Today, leaning heavily into pro-Israel rhetoric serves a dual purpose. It acts as an impenetrable shield against lingering accusations of anti-Semitism, while simultaneously providing a blunt instrument to batter Jean-Luc Mélenchon’s left-wing France Unbowed (LFI), which has staked its political survival on Palestinian solidarity.

But what happens if Le Pen actually takes the Élysée? Taşdelen suspects the radical rhetoric will quietly evaporate. “The sheer weight of governing would likely snap her back to France’s traditional diplomatic baseline—a balanced approach that historically advocates for a two-state solution.”

Nuclear Grids and the Specter of the Streets

The geopolitical chessboard is one thing; the reality on the French street is another. As the Strait of Hormuz chokepoint threatens a global energy heart attack, France holds a distinct trump card over Berlin.

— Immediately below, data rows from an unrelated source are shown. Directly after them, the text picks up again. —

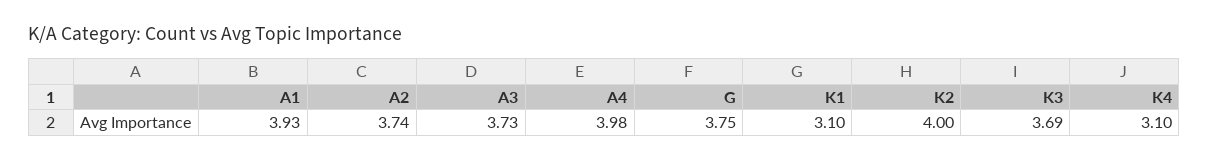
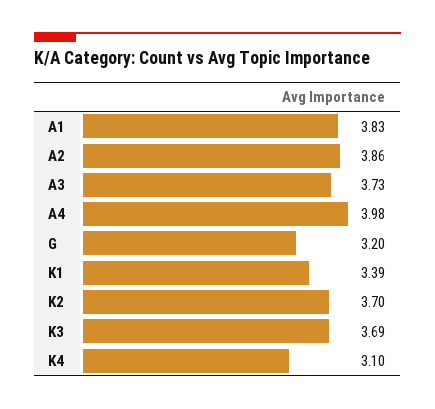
A1: 3.93 -> 3.83
A2: 3.74 -> 3.86
G: 3.75 -> 3.2
K1: 3.1 -> 3.39
K2: 4 -> 3.7

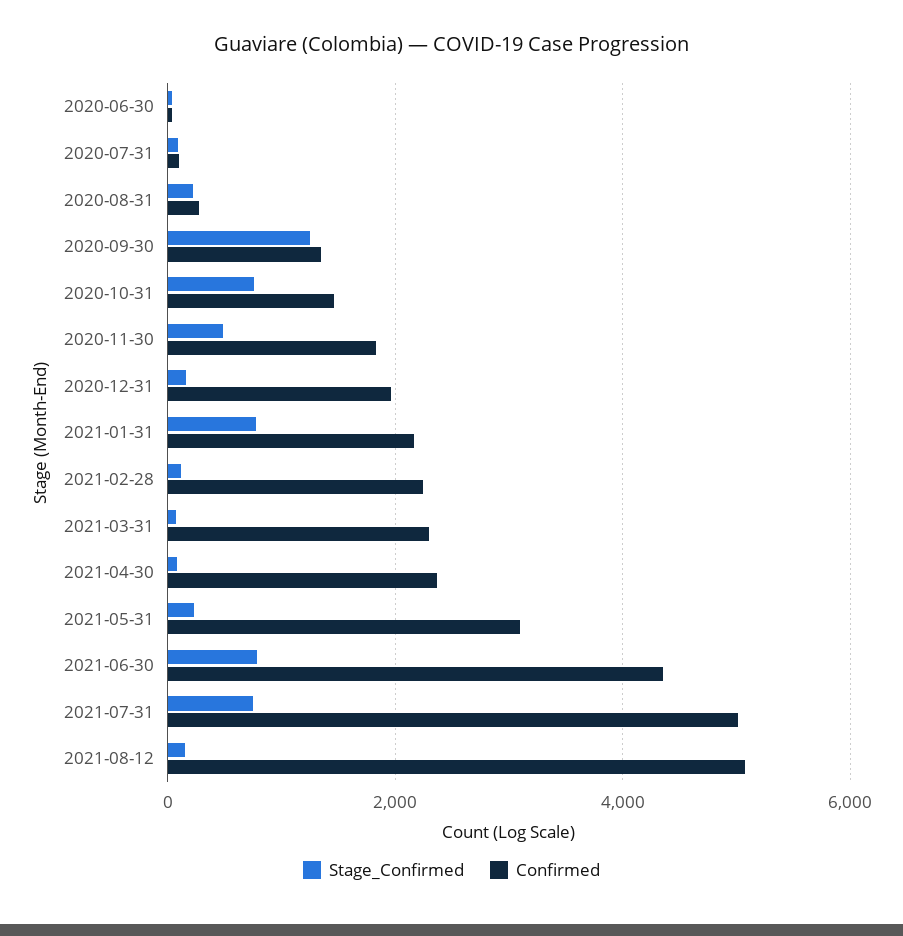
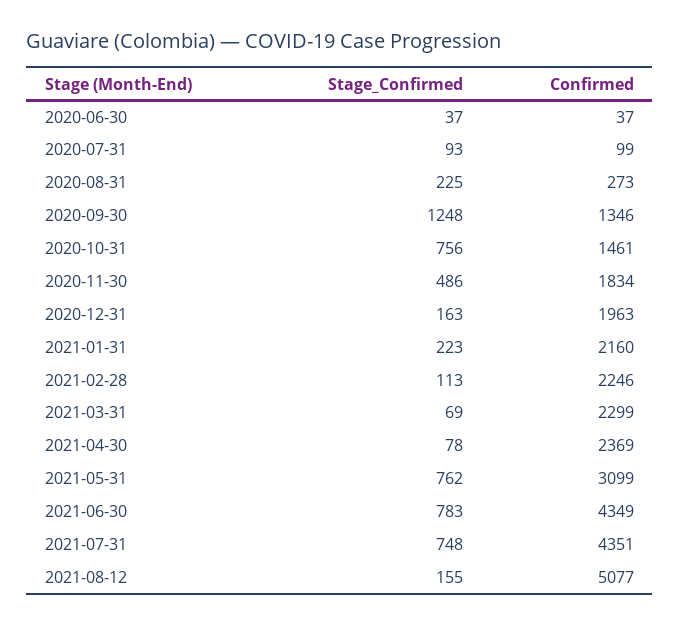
Stage_Confirmed, 2021-01-31: 800 -> 223
Stage_Confirmed, 2021-05-31: 200 -> 762
Confirmed, 2021-07-31: 5000 -> 4351

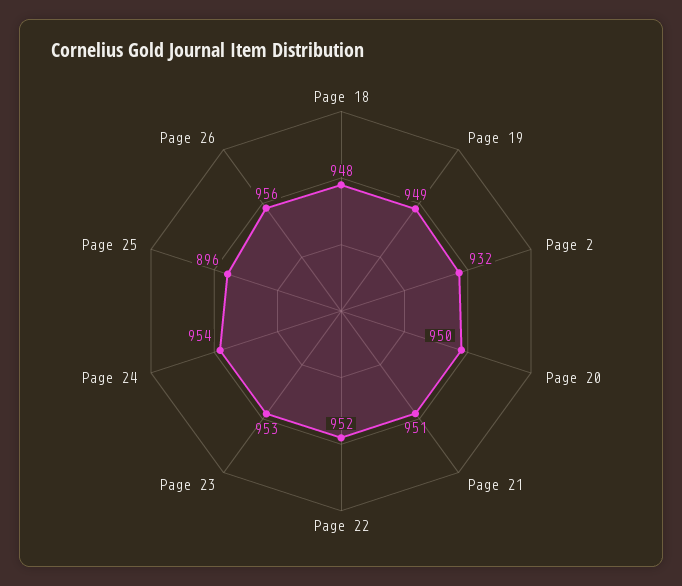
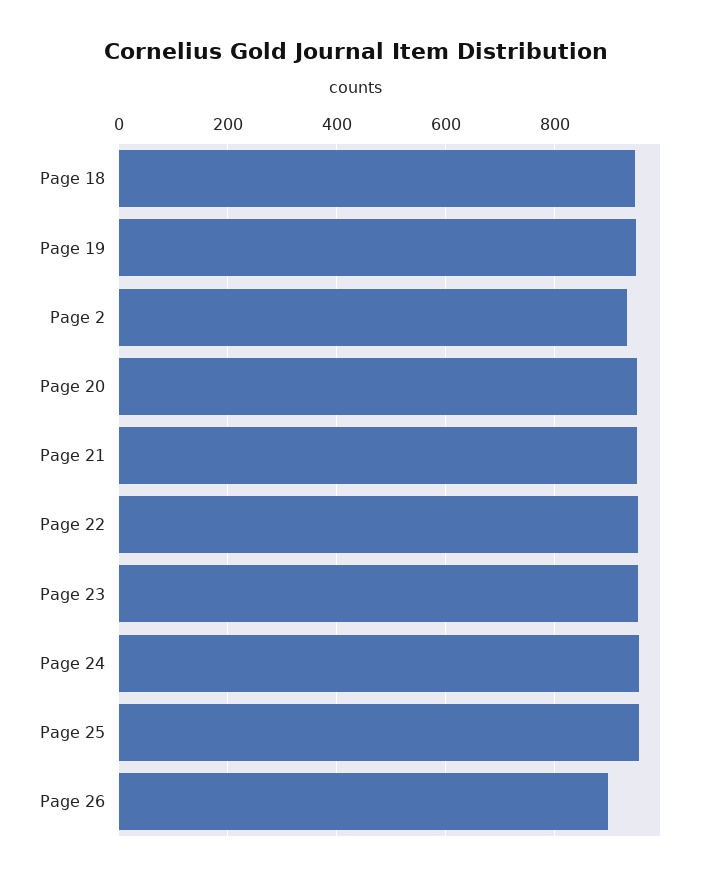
Page 25: 896 -> 960
Page 26: 956 -> 900

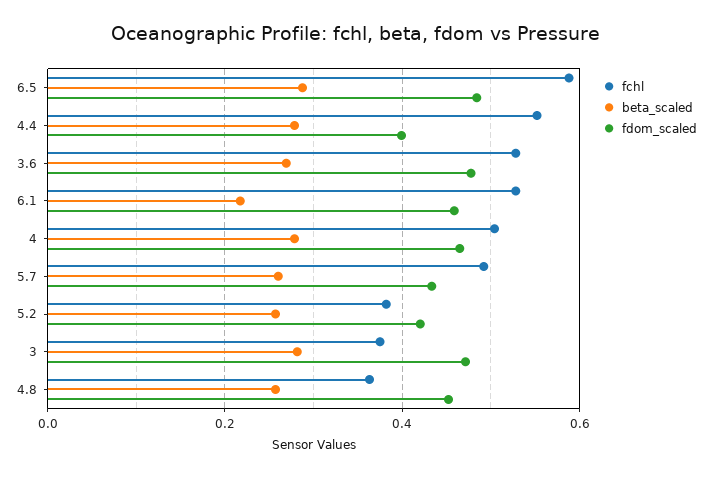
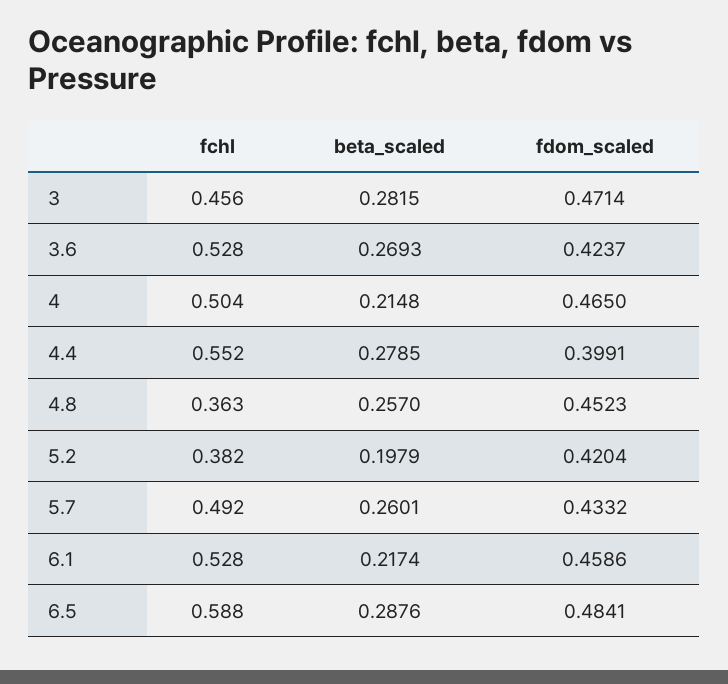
fdom_scaled, 3.6: 0.48 -> 0.4237
beta_scaled, 4: 0.28 -> 0.2148
beta_scaled, 5.2: 0.26 -> 0.1979
fchl, 3: 0.38 -> 0.456

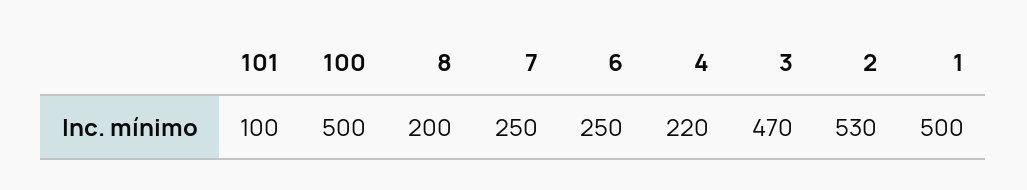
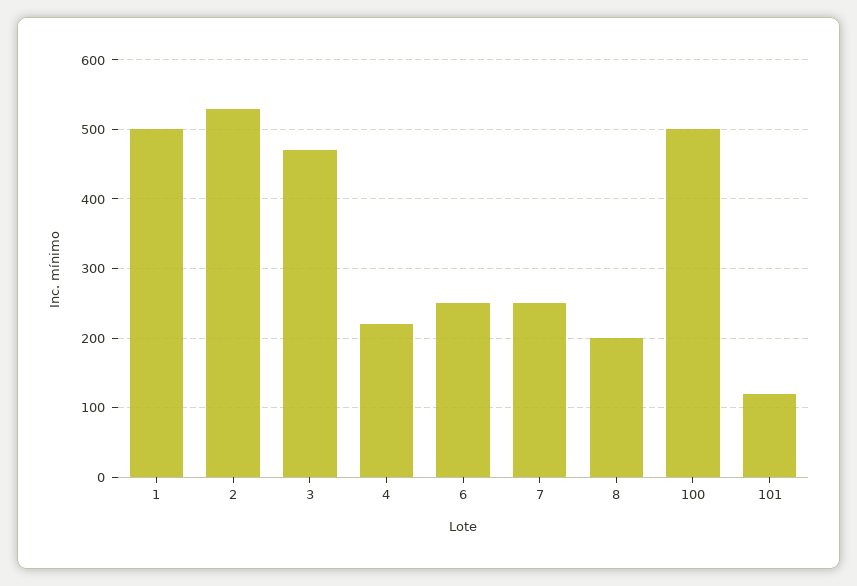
101: 100 -> 120

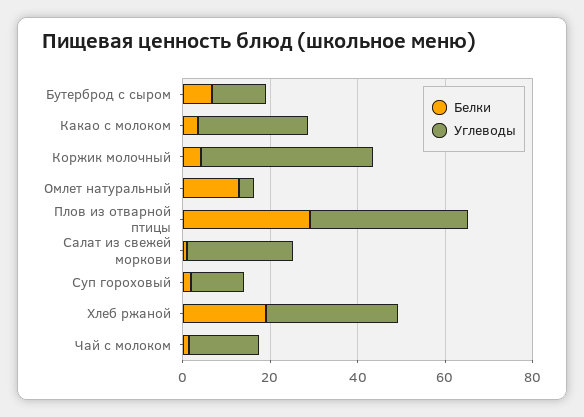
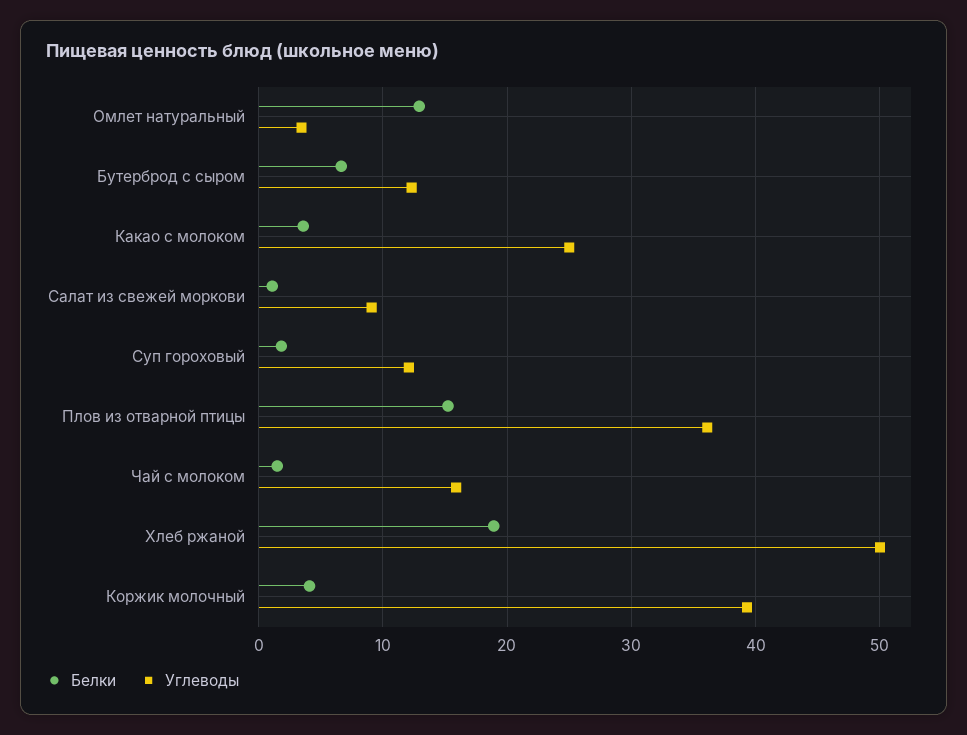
Белки, Плов из отварной птицы: 30 -> 15
Углеводы, Салат из свежей моркови: 25 -> 9
Углеводы, Хлеб ржаной: 30 -> 50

“Germany is cornered because it gutted its nuclear grid and gambled heavily on Russian gas,” Taşdelen said. “France still pulls about 70% of its power from domestic nuclear plants. The lights will stay on.”

But energy independence won’t insulate French markets from a global supply chain breakdown. With European natural gas futures spiking 53% in a single week and fuel costs jumping up to 30%, the inflation shock is already bleeding into the agricultural and logistics sectors.

For Macron, the true nightmare isn’t in the Middle East; it’s in the banlieues and the rural heartlands. “Remember how the Yellow Vests started eight years ago?” Taşdelen warned. “A mere 15% hike at the pump. With today’s price shocks, inflation is going to bite hard. We are looking at a very high probability of massive social explosions and street protests in the coming weeks.”

The underlying premise of the US-Israeli campaign—a swift, surgical collapse of the Iranian regime—now looks like a catastrophic misjudgment. “The playbook was to bomb for two days, wait for the state to crumble, and back a compliant government,” Taşdelen concluded. “The exact opposite happened. Just like in the 12-Day War, millions of Iranians flooded the streets to defend their country. The decapitation strategy failed, and Europe is now left holding the bag for a protracted, devastating conflict.”